Collected data

________________________________________

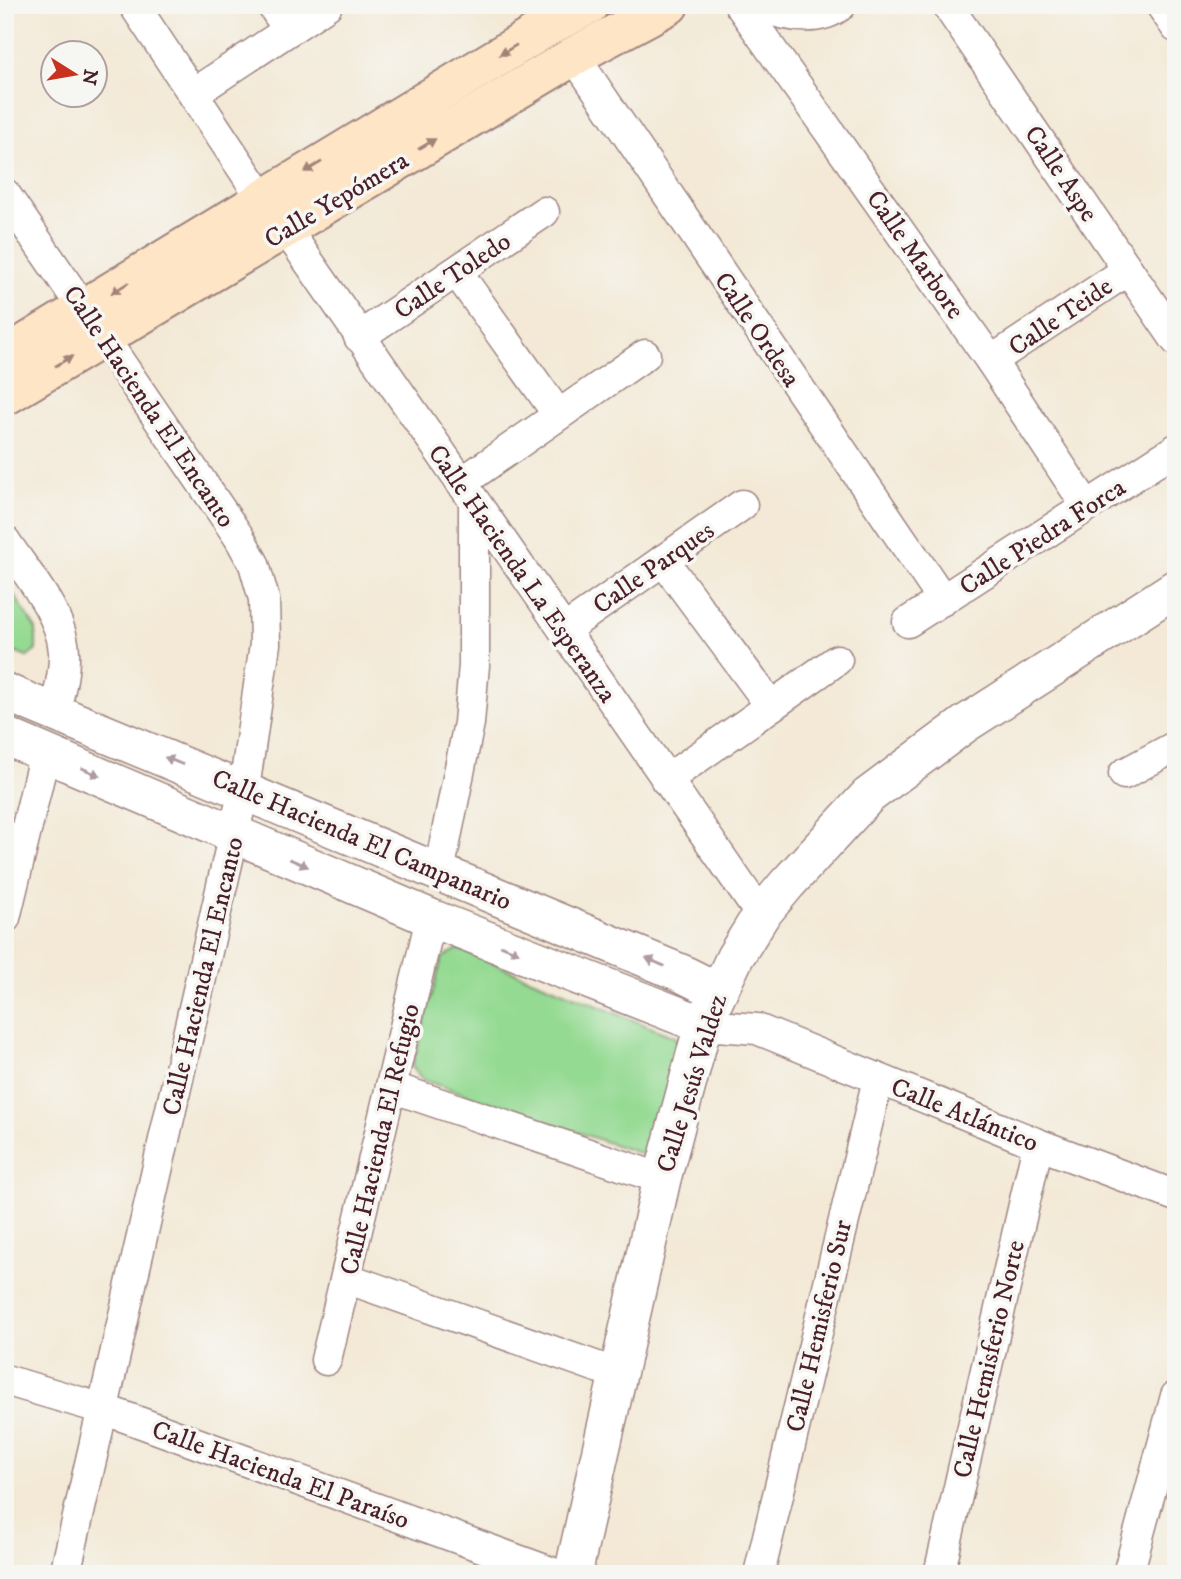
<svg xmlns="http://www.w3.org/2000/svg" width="1181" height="1579" viewBox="0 0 1181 1579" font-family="'IM FELL DW Pica',serif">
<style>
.green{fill:#94da93;stroke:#6f7c5f;stroke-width:2}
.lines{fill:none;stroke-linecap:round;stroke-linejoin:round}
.minor-casing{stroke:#9e8480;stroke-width:33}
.tertiary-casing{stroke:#9e8480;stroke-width:40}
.secondary-casing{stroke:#9e8480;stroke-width:42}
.minor{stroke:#fff;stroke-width:30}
.tertiary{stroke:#fff;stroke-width:37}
.secondary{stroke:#fde5c5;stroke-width:38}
.oneway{fill:#a48278}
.oneway2{fill:#ae9aa0}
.labels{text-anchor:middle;stroke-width:7;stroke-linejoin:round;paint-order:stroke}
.street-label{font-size:26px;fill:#4a1f2b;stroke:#f6f6f2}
</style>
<rect width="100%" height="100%" fill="#f6f6f2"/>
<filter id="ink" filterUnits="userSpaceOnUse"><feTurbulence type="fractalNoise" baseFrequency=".0143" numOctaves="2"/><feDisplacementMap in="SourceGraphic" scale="14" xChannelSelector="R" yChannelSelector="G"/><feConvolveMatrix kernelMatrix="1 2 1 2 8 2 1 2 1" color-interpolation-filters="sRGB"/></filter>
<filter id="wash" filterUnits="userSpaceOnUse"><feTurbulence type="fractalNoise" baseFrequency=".00686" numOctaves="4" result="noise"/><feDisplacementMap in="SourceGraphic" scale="28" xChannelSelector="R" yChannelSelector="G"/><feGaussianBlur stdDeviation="1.57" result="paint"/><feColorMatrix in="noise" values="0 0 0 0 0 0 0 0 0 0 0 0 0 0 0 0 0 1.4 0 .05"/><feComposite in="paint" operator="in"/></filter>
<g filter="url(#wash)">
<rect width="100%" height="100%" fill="#f3e9d6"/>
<g class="green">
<path d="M5,581L36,629V650L27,657L5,648Z"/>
<path d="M458,949L677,1038L678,1046L657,1142L645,1155L423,1080L412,1067L442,958Z"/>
</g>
</g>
<g filter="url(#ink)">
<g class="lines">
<g class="minor-casing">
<g id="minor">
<path d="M134,5L262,198"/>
<path d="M272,5L288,29"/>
<path d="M740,5L991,361L1086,505"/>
<path d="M756,5C781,15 817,24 841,5"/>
<path d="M947,5L1176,340"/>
<path d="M1161,5L1176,27"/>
<path d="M574,56L943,600"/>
<path d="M194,93L327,5"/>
<path d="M5,194L239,537L254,564L264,599L265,644L244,789L65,1574"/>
<path d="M286,229L761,915"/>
<path d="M457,272L557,413"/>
<path d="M359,337L544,212"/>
<path d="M991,361L1128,270"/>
<path d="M461,483L645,355"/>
<path d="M5,541C26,573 62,613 64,652C65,673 59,692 55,712"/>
<path d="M663,560L771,706"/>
<path d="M908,622L1176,449"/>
<path d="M564,630L742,505"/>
<path d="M1124,774L1176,746"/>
<path d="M666,780L837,660"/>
<path d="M439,872L469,723L474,665V503"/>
<path d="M5,918L45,752"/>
<path d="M703,1025L757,1029L1038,1144L1176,1196"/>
<path d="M391,1087L662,1179"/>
<path d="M346,1278L617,1374"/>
<path d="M326,1360L431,918"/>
<path d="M5,1380L103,1409L556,1574"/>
<path d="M759,1574L878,1079"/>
<path d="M939,1574L1038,1144"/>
<path d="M1128,1574L1176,1396"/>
</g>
</g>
<g class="tertiary-casing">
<g id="tertiary">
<path d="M5,692L681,973L717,991"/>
<path d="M5,736L431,918L703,1025"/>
<path d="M573,1574L662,1179L703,1025L735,957L761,915L787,884L868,796L965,724L1176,588"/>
</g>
</g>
<g class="secondary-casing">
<g id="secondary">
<path d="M5,356L549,26L589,5"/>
<path d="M5,396L574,56L669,5"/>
</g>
</g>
<use href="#minor" class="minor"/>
<use href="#tertiary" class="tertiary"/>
<use href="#secondary" class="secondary"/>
</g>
<defs><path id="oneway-solid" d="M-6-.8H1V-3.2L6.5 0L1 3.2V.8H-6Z" transform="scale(1.75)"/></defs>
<g class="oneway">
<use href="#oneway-solid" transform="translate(508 50) rotate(149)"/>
<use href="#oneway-solid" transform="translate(427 144) rotate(-31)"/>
<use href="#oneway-solid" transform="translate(313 167) rotate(149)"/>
<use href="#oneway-solid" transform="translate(120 288) rotate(148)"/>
<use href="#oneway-solid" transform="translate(64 361) rotate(-31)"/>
</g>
<g class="oneway2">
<use href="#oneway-solid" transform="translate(174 761) rotate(-158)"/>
<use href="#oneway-solid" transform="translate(91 772) rotate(24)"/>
<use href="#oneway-solid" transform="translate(299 863) rotate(23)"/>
<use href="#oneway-solid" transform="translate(510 949) rotate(22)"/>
<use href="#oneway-solid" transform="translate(655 962) rotate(-157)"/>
</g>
</g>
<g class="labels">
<g class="street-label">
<text transform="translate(1062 173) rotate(56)" y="9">Calle Aspe</text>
<text transform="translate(336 199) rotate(-31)" y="9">Calle Yepómera</text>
<text transform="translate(916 254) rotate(55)" y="9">Calle Marbore</text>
<text transform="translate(452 275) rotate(-34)" y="9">Calle Toledo</text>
<text transform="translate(1060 316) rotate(-34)" y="9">Calle Teide</text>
<text transform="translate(758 329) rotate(56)" y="9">Calle Ordesa</text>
<text transform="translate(150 406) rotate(56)" y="9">Calle Hacienda El Encanto</text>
<text transform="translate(1042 536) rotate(-33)" y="9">Calle Piedra Forca</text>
<text transform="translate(653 567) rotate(-35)" y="9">Calle Parques</text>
<text transform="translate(523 573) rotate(55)" y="9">Calle Hacienda La Esperanza</text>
<text transform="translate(362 839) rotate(23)" y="9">Calle Hacienda El Campanario</text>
<text transform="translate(202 976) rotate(-77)" y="9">Calle Hacienda El Encanto</text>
<text transform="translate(691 1083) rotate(-73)" y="9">Calle Jesús Valdez</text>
<text transform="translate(965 1114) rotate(22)" y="9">Calle Atlántico</text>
<text transform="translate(379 1139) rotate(-77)" y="9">Calle Hacienda El Refugio</text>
<text transform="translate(818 1326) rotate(-77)" y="9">Calle Hemisferio Sur</text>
<text transform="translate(988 1359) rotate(-77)" y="9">Calle Hemisferio Norte</text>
<text transform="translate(281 1474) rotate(20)" y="9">Calle Hacienda El Paraíso</text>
</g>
</g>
<rect width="1181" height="1579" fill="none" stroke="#f6f6f2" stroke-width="28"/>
<g transform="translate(74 74) rotate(101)"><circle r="33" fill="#f6f6f2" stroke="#b1a0a2" stroke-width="2"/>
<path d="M0-5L12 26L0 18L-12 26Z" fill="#c8321e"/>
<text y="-10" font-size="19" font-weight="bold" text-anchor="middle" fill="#4a1f2b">N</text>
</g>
</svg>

________________________________________

> WHAT YOU WILL DO:
Word for word, give back each entry from above, but skip any picture.

> COMPLETED TASK:
<svg xmlns="http://www.w3.org/2000/svg" width="1181" height="1579" viewBox="0 0 1181 1579" font-family="'IM FELL DW Pica',serif">
<style>
.green{fill:#94da93;stroke:#6f7c5f;stroke-width:2}
.lines{fill:none;stroke-linecap:round;stroke-linejoin:round}
.minor-casing{stroke:#9e8480;stroke-width:33}
.tertiary-casing{stroke:#9e8480;stroke-width:40}
.secondary-casing{stroke:#9e8480;stroke-width:42}
.minor{stroke:#fff;stroke-width:30}
.tertiary{stroke:#fff;stroke-width:37}
.secondary{stroke:#fde5c5;stroke-width:38}
.oneway{fill:#a48278}
.oneway2{fill:#ae9aa0}
.labels{text-anchor:middle;stroke-width:7;stroke-linejoin:round;paint-order:stroke}
.street-label{font-size:26px;fill:#4a1f2b;stroke:#f6f6f2}
</style>
<rect width="100%" height="100%" fill="#f6f6f2"/>
<filter id="ink" filterUnits="userSpaceOnUse"><feTurbulence type="fractalNoise" baseFrequency=".0143" numOctaves="2"/><feDisplacementMap in="SourceGraphic" scale="14" xChannelSelector="R" yChannelSelector="G"/><feConvolveMatrix kernelMatrix="1 2 1 2 8 2 1 2 1" color-interpolation-filters="sRGB"/></filter>
<filter id="wash" filterUnits="userSpaceOnUse"><feTurbulence type="fractalNoise" baseFrequency=".00686" numOctaves="4" result="noise"/><feDisplacementMap in="SourceGraphic" scale="28" xChannelSelector="R" yChannelSelector="G"/><feGaussianBlur stdDeviation="1.57" result="paint"/><feColorMatrix in="noise" values="0 0 0 0 0 0 0 0 0 0 0 0 0 0 0 0 0 1.4 0 .05"/><feComposite in="paint" operator="in"/></filter>
<g filter="url(#wash)">
<rect width="100%" height="100%" fill="#f3e9d6"/>
<g class="green">
<path d="M5,581L36,629V650L27,657L5,648Z"/>
<path d="M458,949L677,1038L678,1046L657,1142L645,1155L423,1080L412,1067L442,958Z"/>
</g>
</g>
<g filter="url(#ink)">
<g class="lines">
<g class="minor-casing">
<g id="minor">
<path d="M134,5L262,198"/>
<path d="M272,5L288,29"/>
<path d="M740,5L991,361L1086,505"/>
<path d="M756,5C781,15 817,24 841,5"/>
<path d="M947,5L1176,340"/>
<path d="M1161,5L1176,27"/>
<path d="M574,56L943,600"/>
<path d="M194,93L327,5"/>
<path d="M5,194L239,537L254,564L264,599L265,644L244,789L65,1574"/>
<path d="M286,229L761,915"/>
<path d="M457,272L557,413"/>
<path d="M359,337L544,212"/>
<path d="M991,361L1128,270"/>
<path d="M461,483L645,355"/>
<path d="M5,541C26,573 62,613 64,652C65,673 59,692 55,712"/>
<path d="M663,560L771,706"/>
<path d="M908,622L1176,449"/>
<path d="M564,630L742,505"/>
<path d="M1124,774L1176,746"/>
<path d="M666,780L837,660"/>
<path d="M439,872L469,723L474,665V503"/>
<path d="M5,918L45,752"/>
<path d="M703,1025L757,1029L1038,1144L1176,1196"/>
<path d="M391,1087L662,1179"/>
<path d="M346,1278L617,1374"/>
<path d="M326,1360L431,918"/>
<path d="M5,1380L103,1409L556,1574"/>
<path d="M759,1574L878,1079"/>
<path d="M939,1574L1038,1144"/>
<path d="M1128,1574L1176,1396"/>
</g>
</g>
<g class="tertiary-casing">
<g id="tertiary">
<path d="M5,692L681,973L717,991"/>
<path d="M5,736L431,918L703,1025"/>
<path d="M573,1574L662,1179L703,1025L735,957L761,915L787,884L868,796L965,724L1176,588"/>
</g>
</g>
<g class="secondary-casing">
<g id="secondary">
<path d="M5,356L549,26L589,5"/>
<path d="M5,396L574,56L669,5"/>
</g>
</g>
<use href="#minor" class="minor"/>
<use href="#tertiary" class="tertiary"/>
<use href="#secondary" class="secondary"/>
</g>
<defs><path id="oneway-solid" d="M-6-.8H1V-3.2L6.5 0L1 3.2V.8H-6Z" transform="scale(1.75)"/></defs>
<g class="oneway">
<use href="#oneway-solid" transform="translate(508 50) rotate(149)"/>
<use href="#oneway-solid" transform="translate(427 144) rotate(-31)"/>
<use href="#oneway-solid" transform="translate(313 167) rotate(149)"/>
<use href="#oneway-solid" transform="translate(120 288) rotate(148)"/>
<use href="#oneway-solid" transform="translate(64 361) rotate(-31)"/>
</g>
<g class="oneway2">
<use href="#oneway-solid" transform="translate(174 761) rotate(-158)"/>
<use href="#oneway-solid" transform="translate(91 772) rotate(24)"/>
<use href="#oneway-solid" transform="translate(299 863) rotate(23)"/>
<use href="#oneway-solid" transform="translate(510 949) rotate(22)"/>
<use href="#oneway-solid" transform="translate(655 962) rotate(-157)"/>
</g>
</g>
<g class="labels">
<g class="street-label">
<text transform="translate(1062 173) rotate(56)" y="9">Calle Aspe</text>
<text transform="translate(336 199) rotate(-31)" y="9">Calle Yepómera</text>
<text transform="translate(916 254) rotate(55)" y="9">Calle Marbore</text>
<text transform="translate(452 275) rotate(-34)" y="9">Calle Toledo</text>
<text transform="translate(1060 316) rotate(-34)" y="9">Calle Teide</text>
<text transform="translate(758 329) rotate(56)" y="9">Calle Ordesa</text>
<text transform="translate(150 406) rotate(56)" y="9">Calle Hacienda El Encanto</text>
<text transform="translate(1042 536) rotate(-33)" y="9">Calle Piedra Forca</text>
<text transform="translate(653 567) rotate(-35)" y="9">Calle Parques</text>
<text transform="translate(523 573) rotate(55)" y="9">Calle Hacienda La Esperanza</text>
<text transform="translate(362 839) rotate(23)" y="9">Calle Hacienda El Campanario</text>
<text transform="translate(202 976) rotate(-77)" y="9">Calle Hacienda El Encanto</text>
<text transform="translate(691 1083) rotate(-73)" y="9">Calle Jesús Valdez</text>
<text transform="translate(965 1114) rotate(22)" y="9">Calle Atlántico</text>
<text transform="translate(379 1139) rotate(-77)" y="9">Calle Hacienda El Refugio</text>
<text transform="translate(818 1326) rotate(-77)" y="9">Calle Hemisferio Sur</text>
<text transform="translate(988 1359) rotate(-77)" y="9">Calle Hemisferio Norte</text>
<text transform="translate(281 1474) rotate(20)" y="9">Calle Hacienda El Paraíso</text>
</g>
</g>
<rect width="1181" height="1579" fill="none" stroke="#f6f6f2" stroke-width="28"/>
<g transform="translate(74 74) rotate(101)"><circle r="33" fill="#f6f6f2" stroke="#b1a0a2" stroke-width="2"/>
<path d="M0-5L12 26L0 18L-12 26Z" fill="#c8321e"/>
<text y="-10" font-size="19" font-weight="bold" text-anchor="middle" fill="#4a1f2b">N</text>
</g>
</svg>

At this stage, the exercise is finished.